Figure 5. Modulation of neoangiogenesis and HDL oxidation by type I IFN signaling

(A) Representative images and (B) quantification of cells costaining for Sca-1 and CD31 in the aortic root of ApoE^−/−IFNR^−/− and ApoE^−/− mice (original magnification 400X). Sca-1 staining was graded according to intensity on a 0 to 2+ scale (0, no staining; 2+, maximum intensity staining). The cells stained with maximum-intensity were counted in three different representative fields per slide (n=5 mice/group). Bar graphs in (B) represent the number of double positive cells ±SEM. The highlighted box represents a high magnification region displaying Sca-1⁺CD31⁺ cells in the ApoE^−/−IFNR^−/−. C) ApoE^−/− IFNAR^−/− mice (20–26 weeks of age) have increased neoangiogenesis, when compared to gender- and age-matched ApoE^−/− mice. Neoangiogenesis is assessed as mg hemoglobin (Hb)/g matrigel plug (n=11 mice/group); *p<0.05. (D) Lupus-prone female NZM have increased levels of proinflammatory HDL, which significantly decreases in the absence of type I IFN signaling. Results represent mean±SEM of HDL nitrotyrosine µmol/mol tyrosine of 8–10 mice/group; age 30 week-old mice).
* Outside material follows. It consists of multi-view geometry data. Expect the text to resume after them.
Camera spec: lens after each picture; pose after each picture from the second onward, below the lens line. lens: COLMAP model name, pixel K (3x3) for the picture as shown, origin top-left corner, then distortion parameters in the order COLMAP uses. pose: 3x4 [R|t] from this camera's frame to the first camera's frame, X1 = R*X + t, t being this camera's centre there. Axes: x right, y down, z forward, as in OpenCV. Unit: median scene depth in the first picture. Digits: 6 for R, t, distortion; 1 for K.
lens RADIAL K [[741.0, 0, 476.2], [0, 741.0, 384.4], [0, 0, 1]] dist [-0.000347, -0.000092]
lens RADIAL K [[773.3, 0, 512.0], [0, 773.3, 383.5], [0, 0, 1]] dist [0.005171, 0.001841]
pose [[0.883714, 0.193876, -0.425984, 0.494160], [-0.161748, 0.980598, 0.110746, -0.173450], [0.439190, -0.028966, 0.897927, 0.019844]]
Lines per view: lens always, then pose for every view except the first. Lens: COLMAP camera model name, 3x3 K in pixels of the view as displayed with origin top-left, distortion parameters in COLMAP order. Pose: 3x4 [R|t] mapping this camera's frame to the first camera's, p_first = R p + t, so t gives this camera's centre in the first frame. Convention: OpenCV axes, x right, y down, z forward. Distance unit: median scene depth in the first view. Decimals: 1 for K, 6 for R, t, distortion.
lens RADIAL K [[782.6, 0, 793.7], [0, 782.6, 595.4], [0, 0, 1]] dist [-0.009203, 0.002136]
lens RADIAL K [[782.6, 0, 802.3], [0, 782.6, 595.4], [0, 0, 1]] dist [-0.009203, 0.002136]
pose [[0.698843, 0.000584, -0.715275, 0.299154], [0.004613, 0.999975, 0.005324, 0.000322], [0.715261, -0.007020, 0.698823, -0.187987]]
Figure 6. Type I IFNs modulate thrombosis, endothelial and platelet activation in atherosclerosis-prone and lupus-prone mice

(A) ApoE^−/− and NZM mice administered AdIFN-α display significantly shorter time to occlusive thrombosis in the mid-common carotid artery, compared to age- and gender-matched mice administered AdControl (n=10–14 mice/group; age=10–14 week old mice), while lack of type I IFN signaling in these mice has no effect on time to occlusive thrombosis (n=10–14 mice/group; age=20–22 week-old mice). (B) Shorter time to occlusive thrombosis correlates with increased serum soluble P-selectin in ApoE^−/− (n=8 mice/group; age=10–11 weeks) and NZM (n=6 mice/group; age=14 weeks) mice. AdIFN-α also increases serum P-selectin in BALB/c mice (n=6 mice/group; age 17 weeks). (C) INZM mice have significantly decreased serum P-selectin compared to NZM mice (n=10–15 mice/group; age=30 week old). Type I IFNs also modulate platelet activation as assessed by (D) P-selectin expression on platelets (left) and percentage of leukocyte:platelet aggregates (right) (n=9–10 mice/group and n=11–16 mice/group, respectively; age=20–25 week old mice). Results represent mean ± SEM, *p<0.05, **p<0.01.